Risottos et grains
Tenir un carnet de recettes : du cahier au site
Mettre ses recettes en ligne n’est pas un acte technique, c’est un acte éditorial : décider qui lit, comment on retrouve, et ce qui doit durer. Les décisions sont celles de n’importe quel petit site, et elles se prennent avant l’outil.
Le carnet de recettes a deux formes : le cahier familial et le site en ligne. Passer de l’un à l’autre n’est pas une simple copie : c’est changer de lecteur, de durée et de structure. Le site web a ses contraintes propres, et le carnet de recettes n’y échappe pas.
Pour ces décisions, Discus, le bureau des choix web, traite exactement les questions que le carnet en ligne pose : objectif et public, arborescence, cahier des charges, propriété du nom de domaine, maintenance. C’est la méthode des petites structures, appliquée au carnet de cuisine.
Que décide-t-on avant d’ouvrir un site de recettes ?
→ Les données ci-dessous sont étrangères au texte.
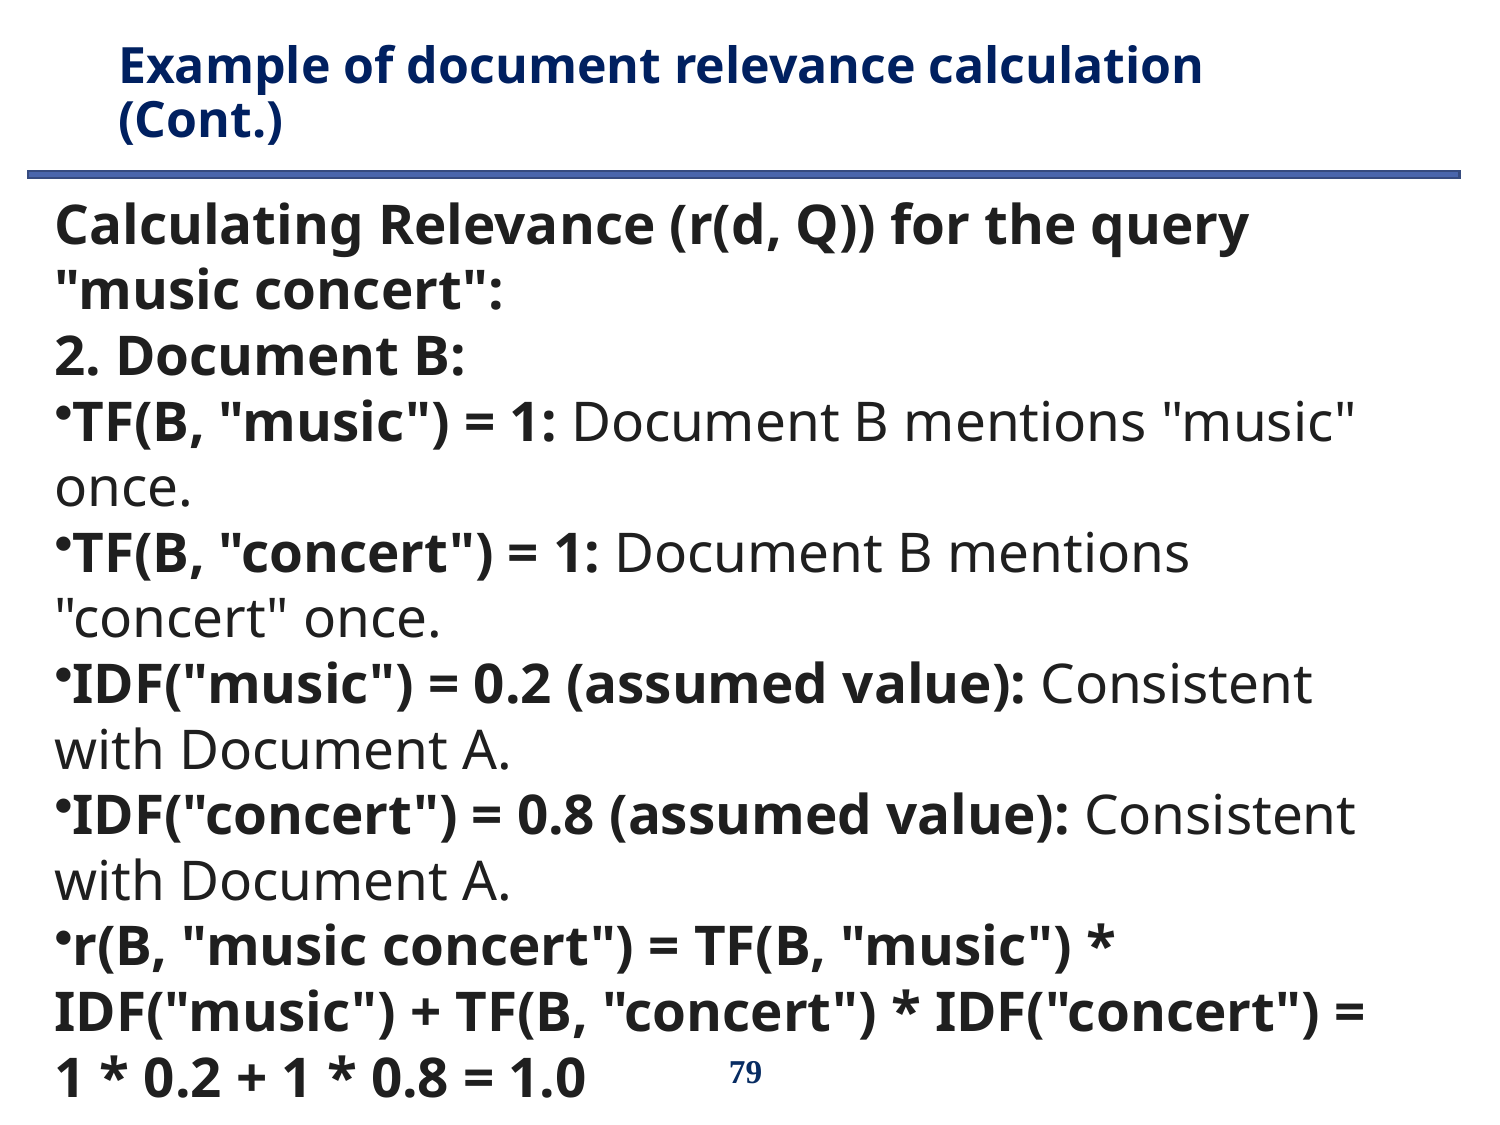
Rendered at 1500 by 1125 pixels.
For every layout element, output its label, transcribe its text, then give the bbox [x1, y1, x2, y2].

title Example of document relevance calculation (Cont.) [103, 22, 1397, 166]
list Calculating Relevance (r(d, Q)) for the query "music concert": 2. Document B: TF(B, "music") = 1: Document B mentions "music" once. TF(B, "concert") = 1: Document B mentions "concert" once. IDF("music") = 0.2 (assumed value): Consistent with Document A. IDF("concert") = 0.8 (assumed value): Consistent with Document A. r(B, "music concert") = TF(B, "music") * IDF("music") + TF(B, "concert") * IDF("concert") = 1 * 0.2 + 1 * 0.8 = 1.0 [39, 182, 1397, 1118]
Trois choses d’abord. Le public : le carnet pour la famille n’a pas les mêmes exigences que le carnet pour les lecteurs inconnus. La structure : par plat, par saison, par occasion, l’arborescence choisie décide de comment on retrouve une recette. La maintenance : un carnet qu’on ne met plus à jour devient un site mort, et le site mort se referme moins bien que le cahier.
Ces trois décisions précèdent le choix d’outil : ce n’est pas le CMS qui fait le carnet, c’est la structure qu’on lui donne. Le carnet qui démarre sans arborescence devient une pile de pages où plus rien ne se retrouve.
Comment structurer un carnet de recettes en ligne ?
Par ce que le lecteur cherche, pas par ce que le cuisinier a fait. Le classement par type de plat est le plus lisible : entrées, plats, desserts, sauces. Le classement par saison convient quand le carnet suit le marché. Le classement chronologique est le plus mauvais : il dit quand on a publié, pas comment on retrouve.
Chaque recette a aussi sa structure propre, et elle est presque universelle : titre, temps, quantités, étapes, variantes. C’est le cahier des charges minimal d’une page de recette, et il se tient d’un bout à l’autre du site.
Ce que le carnet en ligne doit au cahier
Le carnet en ligne garde ce que le cahier a de meilleur : la date, la note en marge, la correction après essai. La version en ligne a un avantage que le cahier n’a pas : elle se corrige sans rature, et elle se partage sans se prêter. Mais elle perd quelque chose aussi : le cahier est un objet de famille, le site n’est qu’une adresse.
C’est pourquoi le carnet en ligne se tient comme le cahier : une page par recette, une structure stable, des notes datées. Ce n’est pas un blog : c’est un document.
La durée de vie d’un carnet en ligne
Le carnet en ligne a un problème que le cahier n’a pas : sa pérennité dépend de la maintenance. Le nom de domaine se renouvelle, l’hébergement se paie, les liens internes se vérifient. Le carnet qui n’est plus entretenu ne disparaît pas tout de suite : il reste, avec des images brisées et des liens morts, moins lisible qu’un cahier fermé.
La réponse est la même que pour tout petit site : choisir la forme la plus simple, garder une copie locale de tout, et décider à l’avance ce qui doit survivre. Le carnet de recettes n’a pas besoin de base de données ni de commentaires : il a besoin de pages qui durent.
Le carnet en ligne répond aussi à une question que le cahier ne pose pas : qui peut le lire. Le carnet familial se prête et se perd ; le carnet public sert à des inconnus qui ne connaîtront jamais la cuisine où la recette est née. Cette ouverture a un coût d’écriture : la recette publique doit tout dire, les gestes évidents compris, parce que le lecteur ne peut pas demander.
Le carnet de la rédaction, celui de cette revue, suit ce principe : chaque article écrit pour un lecteur qui n’était pas dans la cuisine.
Enfin, le carnet en ligne impose une rigueur que le cahier pardonne : les mesures doivent être en unités lisibles par tous, grammes et minutes, pas en verres et en « jusqu’à ce que ». La traduction des unités domestiques en unités partagées est le premier travail du carnet qui s’ouvre aux autres.
Ce que la rédaction ne sait pas
La rédaction ne compare pas les plateformes : blog gratuit, site auto-hébergé, réseau de partage de recettes, chacun a ses avantages et ses contraintes, et le choix dépend du public visé. Elle ne connaît pas non plus les règles de droit qui s’appliquent aux recettes publiées : la recette en elle-même n’est pas protégée, mais le texte et les photos le sont. Enfin, elle ne dit pas si le carnet doit être public ou privé : c’est une décision familiale, pas technique.